*Required tasks*
• A. Rewrite the Immich logs post from "# kubectl -n immich2" up to and including "[Api:SystemConfigService] LogLevel=log (set via system config)", changing "websocket server" to "socket server".
• B. Write what comes next in the Immich logs post, starting after its last line.

*Extract to read*
-- BEGIN --

The v1.117.0 logs are pretty short. Both v1.117.0 and v1.116.2 logs are given below.

Setting the env.IMMICH_IGNORE_MOUNT_CHECK_ERRORS: true helm value did not help.

Edit: setting env.IMMICH_LOG_LEVEL: debug or env.IMMICH_LOG_LEVEL: verbose does not change the log output. The same 3 messages are printed, then nothing.

Edit 2: when the container is killed, it prints out the fourth log line: [Nest] 17 - 10/10/2024, 5:42:47 PM LOG [Api:MapRepository] Initializing metadata repository. It is probably caused by the event log caching.

# kubectl -n immich1 logs deploy/immich-server
Detected CPU Cores: 4
Starting api worker
Starting microservices worker
[Nest] 6  - 10/10/2024, 3:53:23 PM     LOG [Microservices:EventRepository] Initialized websocket server
[Nest] 6  - 10/10/2024, 3:53:23 PM     LOG [Microservices:MapRepository] Initializing metadata repository
[Nest] 16  - 10/10/2024, 3:53:23 PM     LOG [Api:EventRepository] Initialized websocket server

# kubectl -n immich2 logs deploy/immich-server | less -R
Detected CPU Cores: 4
Starting api worker
Starting microservices worker
[Nest] 8  - 10/02/2024, 10:51:46 AM     LOG [Microservices:EventRepository] Initialized websocket server
[Nest] 18  - 10/02/2024, 10:51:46 AM     LOG [Api:EventRepository] Initialized websocket server
[Nest] 8  - 10/02/2024, 10:51:47 AM     LOG [Microservices:SystemConfigService] LogLevel=log (set via system config)
[Nest] 18  - 10/02/2024, 10:51:47 AM     LOG [Api:SystemConfigService] LogLevel=log (set via system config)
[Nest] 18  - 10/02/2024, 10:51:47 AM     LOG [Api:ServerService] Feature Flags: {  "smartSearch": true, "facialRecognition": true, "duplicateDetection": true, "map": true, "reverseGeocoding": true, "importFaces": false, "sidecar": true, "search": true, "trash": true, "oauth": false, "oauthAutoLaunch": false, "passwordLogin": true, "configFile": false, "email": false }
[Nest] 8  - 10/02/2024, 10:51:47 AM     LOG [Microservices:MapRepository] Initializing metadata repository
[Nest] 18  - 10/02/2024, 10:51:47 AM     LOG [Api:StorageService] Verifying system mount folder checks (enabled=false)

-- END --

*Supplied information*
-- BEGIN --

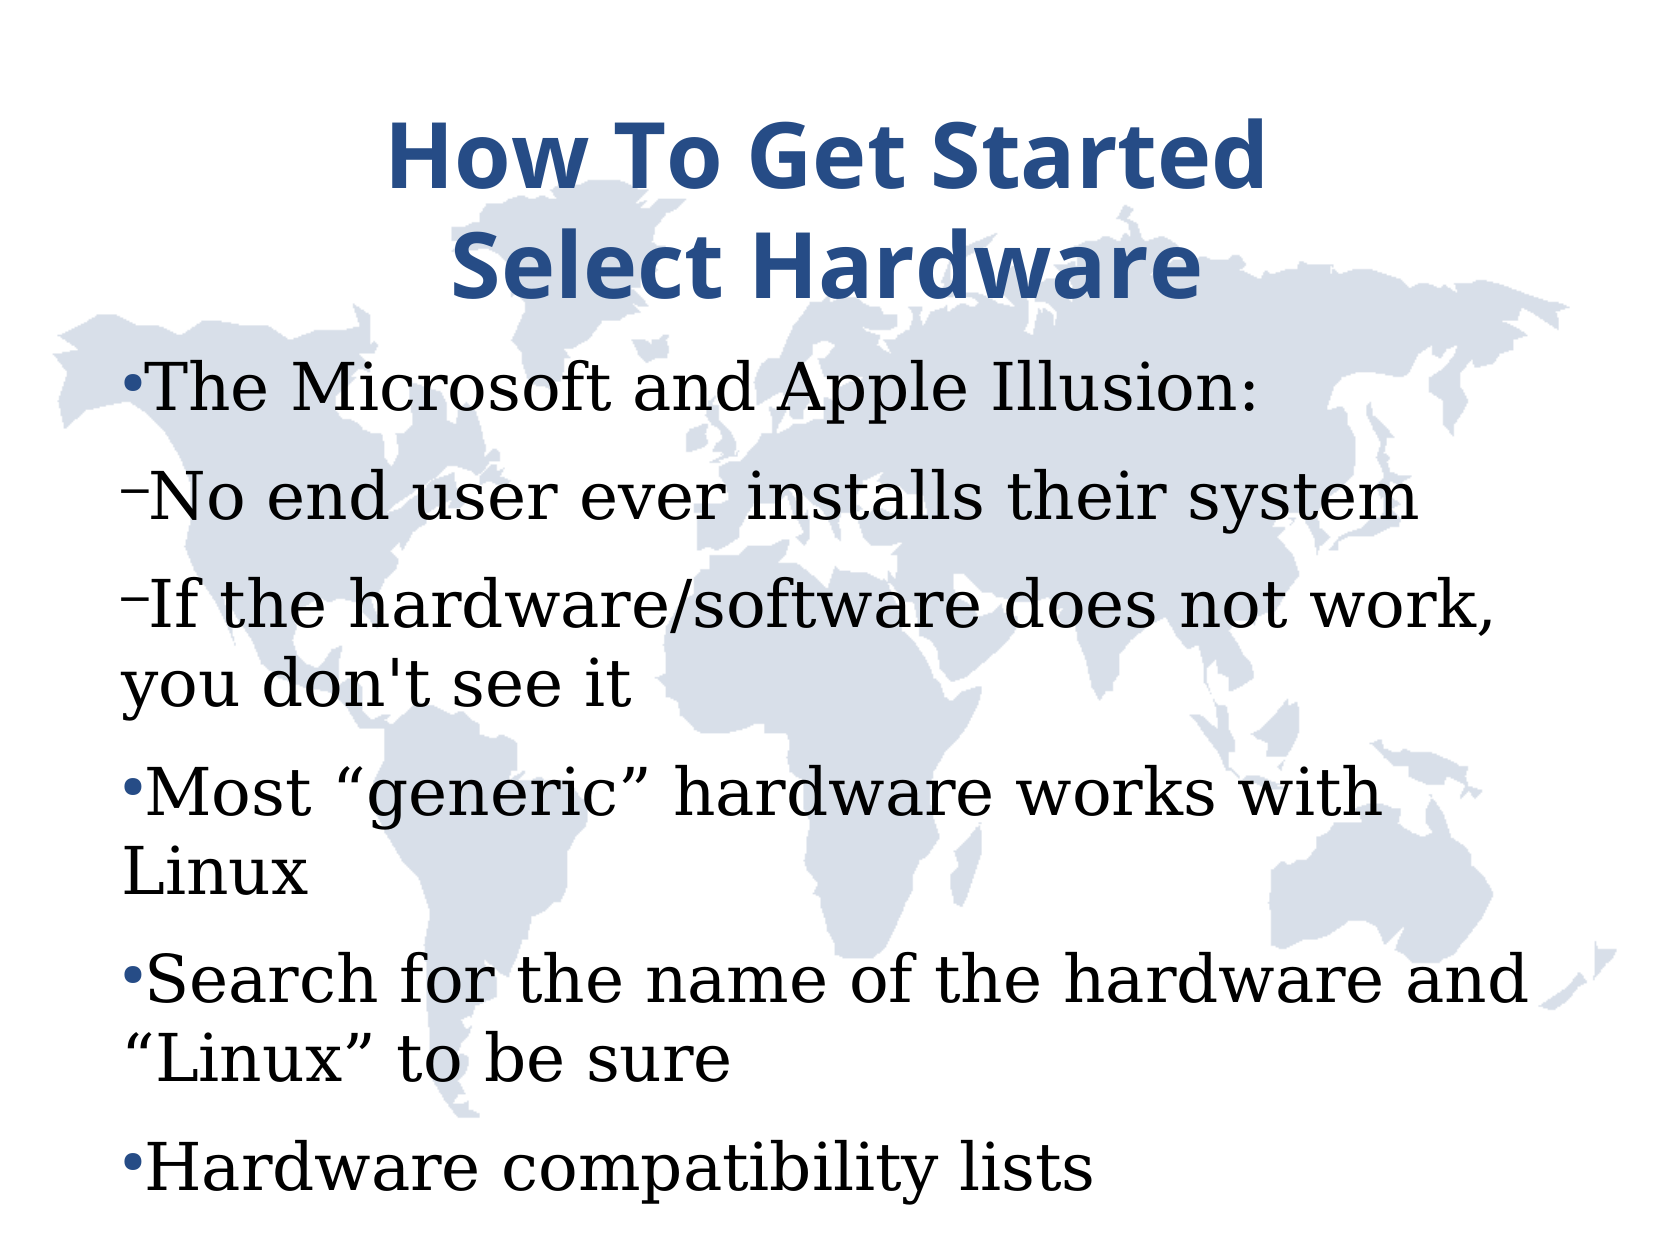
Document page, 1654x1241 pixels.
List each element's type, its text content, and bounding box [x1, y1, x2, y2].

title How To Get Started Select Hardware [121, 96, 1534, 317]
list The Microsoft and Apple Illusion: No end user ever installs their system If the hardware/software does not work, you don't see it Most “generic” hardware works with Linux Search for the name of the hardware and “Linux” to be sure Hardware compatibility lists [121, 344, 1534, 1151]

-- END --

*Answers to the tasks*
• A.
# kubectl -n immich2 logs deploy/immich-server | less -R
Detected CPU Cores: 4
Starting api worker
Starting microservices worker
[Nest] 8  - 10/02/2024, 10:51:46 AM     LOG [Microservices:EventRepository] Initialized socket server
[Nest] 18  - 10/02/2024, 10:51:46 AM     LOG [Api:EventRepository] Initialized socket server
[Nest] 8  - 10/02/2024, 10:51:47 AM     LOG [Microservices:SystemConfigService] LogLevel=log (set via system config)
[Nest] 18  - 10/02/2024, 10:51:47 AM     LOG [Api:SystemConfigService] LogLevel=log (set via system config)

• B.
[Nest] 18  - 10/02/2024, 10:51:47 AM     LOG [Api:StorageService] Writing initial mount file for the encoded-video folder
etc.
kabakaev commented 1 month ago

Hm, something big has changed there. Previously, the MapRepository was under Microservices, but in v1.107.0 it became Api:MapRepository, though the MapRepository code itself did not change since 3 month. Could it be the reason for the startup issue?

kabakaev commented 1 month ago

There are only 34 commits changing the server. Someone has to bisect, build and deploy them :)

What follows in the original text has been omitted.